To overcome the problem we firstly need to find a different token to represent the operation of unary negation, asn several people realised. If, for example, we use negate for the "unary minus", then G1 becomes non- ambiguous (but still not LL(1)) but G2, while now being LL(1), will still not recognize 4 sqrt sqrt. Like the palindrome example, this one is frustrating - it looks so easy. Again we emphasize that a valid grammar does not have to be LL(1) (it just helps when building parsers.
Transforming PRODUCTIONS with meta brackets is really easy - there is a simple fail-safe method for doing it (see page 156).

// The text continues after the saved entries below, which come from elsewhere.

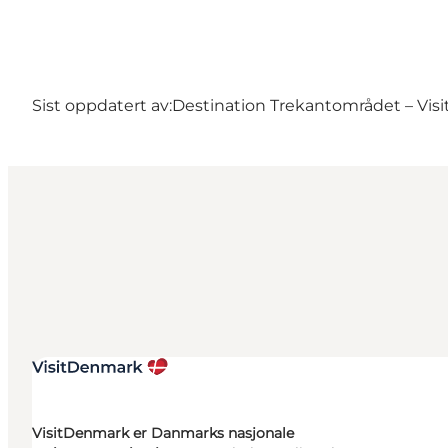
Sist oppdatert av:
Destination Trekantområdet – Visi
VisitDenmark er Danmarks nasjonale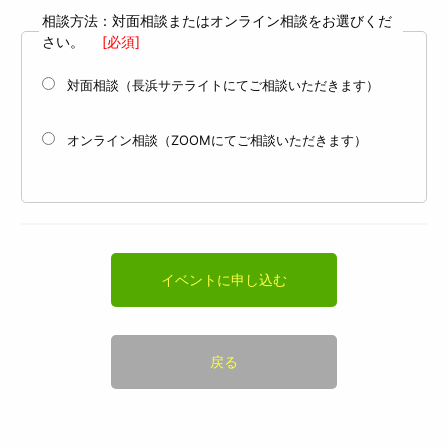
相談方法：対面相談またはオンライン相談をお選びくだ
さい。
[必須]
対面相談（長浜サテライトにてご相談いただきます）
オンライン相談（ZOOMにてご相談いただきます）
イベントに申し込む
戻る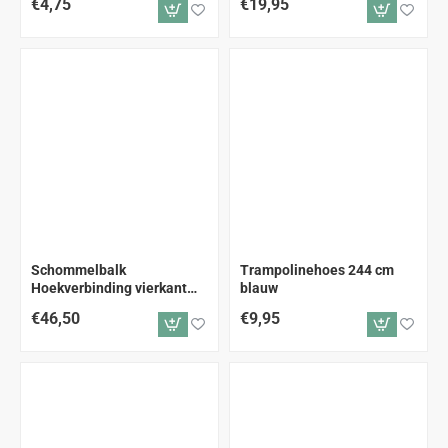
€4,75
€19,95
Schommelbalk
Trampolinehoes 244 cm
Hoekverbinding vierkant
blauw
91mm
€46,50
€9,95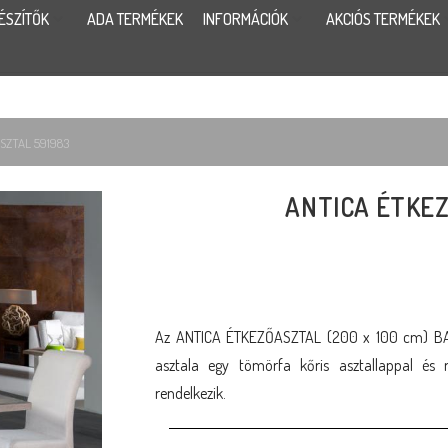
ÉSZÍTŐK
ADA TERMÉKEK
INFORMÁCIÓK
AKCIÓS TERMÉKEK
SZTAL 591983
ANTICA ÉTKEZ
Az ANTICA ÉTKEZŐASZTAL (200 x 100 cm) B
asztala egy tömörfa kőris asztallappal és 
rendelkezik.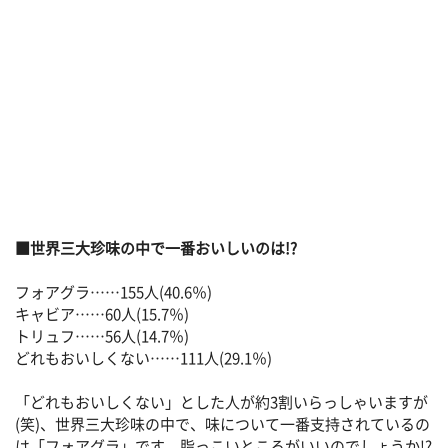
■世界三大珍味の中で一番おいしいのは!?
フォアグラ……155人(40.6％)
キャビア……60人(15.7％)
トリュフ……56人(14.7％)
どれもおいしくない……111人(29.1％)
「どれもおいしくない」とした人が約3割いらっしゃいますが
(笑)、世界三大珍味の中で、味について一番支持されているの
は「フォアグラ」です。脂っこいところがいいのでしょうか!?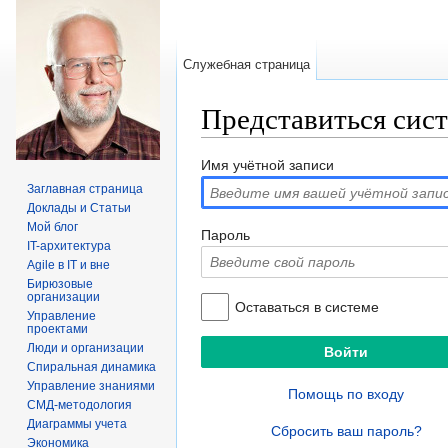
Служебная страница
Представиться сис
Перейти к:
навигация
,
поиск
Имя учётной записи
Заглавная страница
Доклады и Статьи
Мой блог
Пароль
IT-архитектура
Agile в IT и вне
Бирюзовые
организации
Оставаться в системе
Управление
проектами
Люди и организации
Спиральная динамика
Управление знаниями
Помощь по входу
СМД-методология
Диаграммы учета
Сбросить ваш пароль?
Экономика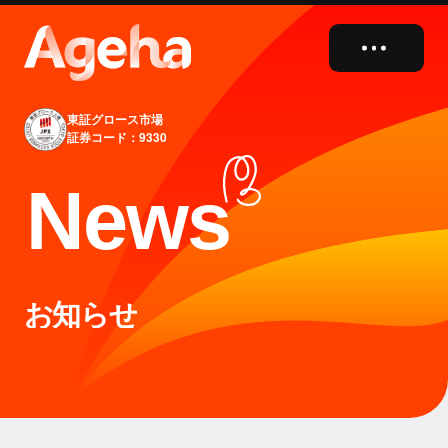
close
東証グロース市場
証券コード：9330
N
e
w
s
お知らせ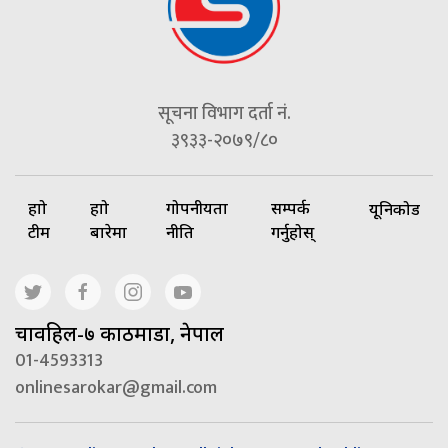
सूचना विभाग दर्ता नं.
३९३३-२०७९/८०
हाम्रो
हाम्रो
गोपनीयता
सम्पर्क
यूनिकोड
टीम
बारेमा
नीति
गर्नुहोस्
चावहिल-७ काठमाडौं, नेपाल
01-4593313
onlinesarokar@gmail.com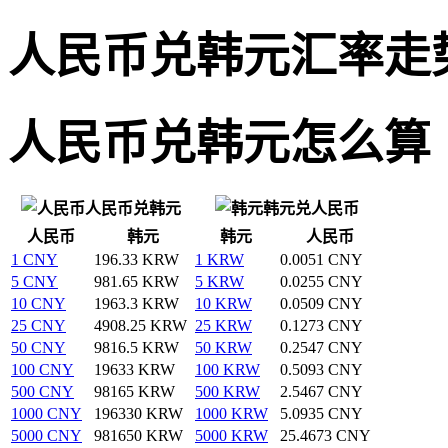
人民币兑韩元汇率走
人民币兑韩元怎么算
人民币兑韩元
韩元兑人民币
人民币
韩元
韩元
人民币
1 CNY
196.33 KRW
1 KRW
0.0051 CNY
5 CNY
981.65 KRW
5 KRW
0.0255 CNY
10 CNY
1963.3 KRW
10 KRW
0.0509 CNY
25 CNY
4908.25 KRW
25 KRW
0.1273 CNY
50 CNY
9816.5 KRW
50 KRW
0.2547 CNY
100 CNY
19633 KRW
100 KRW
0.5093 CNY
500 CNY
98165 KRW
500 KRW
2.5467 CNY
1000 CNY
196330 KRW
1000 KRW
5.0935 CNY
5000 CNY
981650 KRW
5000 KRW
25.4673 CNY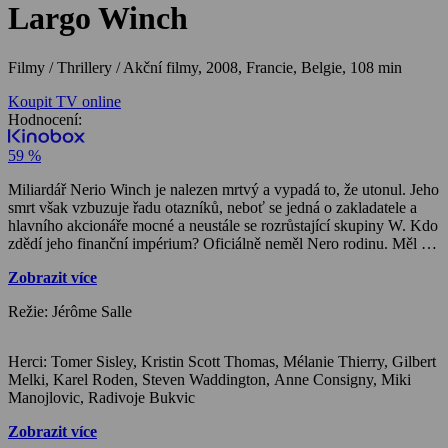
Largo Winch
Filmy / Thrillery / Akční filmy,
2008, Francie, Belgie, 108 min
Koupit TV online
Hodnocení:
59 %
Miliardář Nerio Winch je nalezen mrtvý a vypadá to, že utonul. Jeho
smrt však vzbuzuje řadu otazníků, neboť se jedná o zakladatele a
hlavního akcionáře mocné a neustále se rozrůstající skupiny W. Kdo
zdědí jeho finanční impérium? Oficiálně neměl Nero rodinu. Měl ale
jedno dobře střežené tajemství. Před skoro třiceti lety adoptoval z
Zobrazit více
bosenského sirotčince syna Larga. Potíž je v tom, že tento mladý
dědic byl právě zatčen a uvězněn kdesi hluboko v Amazonii. Je
Režie: Jérôme Salle
obviněn z pašování drog, ačkoliv tvrdí, že je nevinný. Nerio je
mrtvý, Largo ve vězení. Co když spolu tyto dvě skutečnosti nějak
souvisí? Může to být spiknutí za účelem převzetí kontroly nad jejich
Herci: Tomer Sisley, Kristin Scott Thomas, Mélanie Thierry, Gilbert
impériem?
Melki, Karel Roden, Steven Waddington, Anne Consigny, Miki
Manojlovic, Radivoje Bukvic
Zobrazit více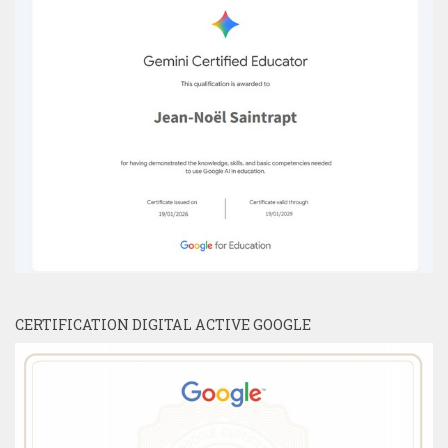
CERTIFICATION DIGITAL ACTIVE GOOGLE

Applied to
PRODUCTIONS
Calc1 = { Expression "=" } EOF .
Expression = ["+" | "-" ] Term { "+" Term | "-" Term } .
Term = Factor { "*" Factor | "/" Factor } .
Factor = decNumber | hexNumber | [ "sqrt" | "abs" ] "(" Expression ")" .
END Calc1.
we get something like
PRODUCTIONS
Calc2 = Expressions EOF .
Expressions = Expression "=" Expressions | .
Expression = Sign Term MoreTerms .
MoreTerms = ( "+" Term | "-" Term ) MoreTerms | .
Sign = "+" | "-" | .
Term = Factor MoreFactors .
MoreFactors = ( "*" Factor | "/" Factor ) MoreFactors | .
Factor = decNumber | hexNumber | Function "(" Expression ")" .
Function = "sqrt" | "abs" | .
END Calc2.
Of course this grammar is now right associative, which is undesirable for the purposes of tree building.
I apologize - some people thought they had to eliminate the {} used in the TOKENS section, but that section defines tokens in the form of regular expressions, and these don't have to obey LL(1) constraints.